Recently, I get stuck in an equation, and I would like to obtain an closed-form solution of an equation, which is given as $$ \int_1^\infty\frac{x}{t^\alpha-x}dt=c, $$ where $\alpha>1$ and $c>0$ are constants.

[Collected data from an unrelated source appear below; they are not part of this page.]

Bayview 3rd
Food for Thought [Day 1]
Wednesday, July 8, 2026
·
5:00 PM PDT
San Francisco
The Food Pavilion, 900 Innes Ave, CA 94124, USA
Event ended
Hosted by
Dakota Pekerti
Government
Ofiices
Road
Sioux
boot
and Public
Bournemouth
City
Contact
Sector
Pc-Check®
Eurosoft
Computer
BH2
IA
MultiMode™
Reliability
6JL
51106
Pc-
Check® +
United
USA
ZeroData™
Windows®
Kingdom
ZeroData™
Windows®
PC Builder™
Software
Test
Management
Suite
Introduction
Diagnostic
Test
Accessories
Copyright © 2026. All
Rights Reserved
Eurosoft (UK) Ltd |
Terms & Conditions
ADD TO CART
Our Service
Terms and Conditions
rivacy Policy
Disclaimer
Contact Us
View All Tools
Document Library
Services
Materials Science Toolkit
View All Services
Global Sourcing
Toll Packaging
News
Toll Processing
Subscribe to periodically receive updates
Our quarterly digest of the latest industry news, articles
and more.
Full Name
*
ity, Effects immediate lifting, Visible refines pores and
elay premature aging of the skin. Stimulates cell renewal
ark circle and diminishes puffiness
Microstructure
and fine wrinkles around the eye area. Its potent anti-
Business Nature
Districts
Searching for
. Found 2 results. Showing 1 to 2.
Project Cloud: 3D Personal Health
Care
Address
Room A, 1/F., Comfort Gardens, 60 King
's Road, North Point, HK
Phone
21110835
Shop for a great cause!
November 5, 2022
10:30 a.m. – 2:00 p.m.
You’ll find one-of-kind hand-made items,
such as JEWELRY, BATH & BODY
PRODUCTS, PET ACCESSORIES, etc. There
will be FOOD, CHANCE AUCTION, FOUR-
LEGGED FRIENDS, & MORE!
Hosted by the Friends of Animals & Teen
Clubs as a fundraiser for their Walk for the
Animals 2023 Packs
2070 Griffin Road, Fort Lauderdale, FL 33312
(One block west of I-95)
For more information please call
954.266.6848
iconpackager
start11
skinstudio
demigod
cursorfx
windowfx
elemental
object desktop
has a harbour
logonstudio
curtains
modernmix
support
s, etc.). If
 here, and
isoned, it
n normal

Is it possible to obtain the expression of $x$, where $x\in\left(0,1\right)$? If not, can we get the scaling relation between $x$ and parameters $\alpha$ and $c$? Thank you for your help.

Answer 1

Your integral can be written as $\dfrac{x}{a} \Phi\left(x,1,1 - 1/a\right)$ where $\Phi$ is the Lerch Phi function. I doubt that there's a closed-form solution for $x$ in general, or a scaling relation. You could get a series expansion:

$$ \eqalign{x &= \left( a-1 \right) c-{\frac { \left( a-1 \right) ^{3}}{2\,a-1}}{c} ^{2}+{\frac { \left( 2\,{a}^{2}-4\,a+1 \right) \left( a-1 \right) ^{ 4}}{ \left( 2\,a-1 \right) ^{2} \left( 3\,a-1 \right) }}{c}^{3}\cr &-{ \frac { \left( 4\,{a}^{4}-19\,{a}^{3}+25\,{a}^{2}-9\,a+1 \right) \left( a-1 \right) ^{5}}{ \left( 2\,a-1 \right) ^{3} \left( 3\,a-1 \right) \left( 4\,a-1 \right) }}{c}^{4}\cr &+{\frac { \left( 24\,{a}^{7}- 210\,{a}^{6}+624\,{a}^{5}-789\,{a}^{4}+450\,{a}^{3}-128\,{a}^{2}+18\,a -1 \right) \left( a-1 \right) ^{6}}{ \left( 3\,a-1 \right) ^{2} \left( 4\,a-1 \right) \left( 5\,a-1 \right) \left( 2\,a-1 \right) ^ {4}}}{c}^{5}+\ldots} $$